[What needs to be done] From the data below, copy out every line in which the word "Dominik" occurs.

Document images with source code

Content starts

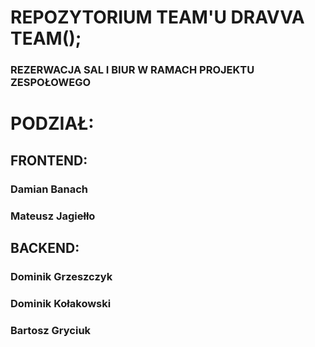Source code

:
# REPOZYTORIUM TEAM'U DRAVVA TEAM();

### REZERWACJA SAL I BIUR W RAMACH PROJEKTU ZESPOŁOWEGO

# PODZIAŁ:
## FRONTEND:
### Damian Banach
### Mateusz Jagiełło
## BACKEND:
### Dominik Grzeszczyk
### Dominik Kołakowski
### Bartosz Gryciuk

Content ends

[Written response]
### Dominik Grzeszczyk
### Dominik Kołakowski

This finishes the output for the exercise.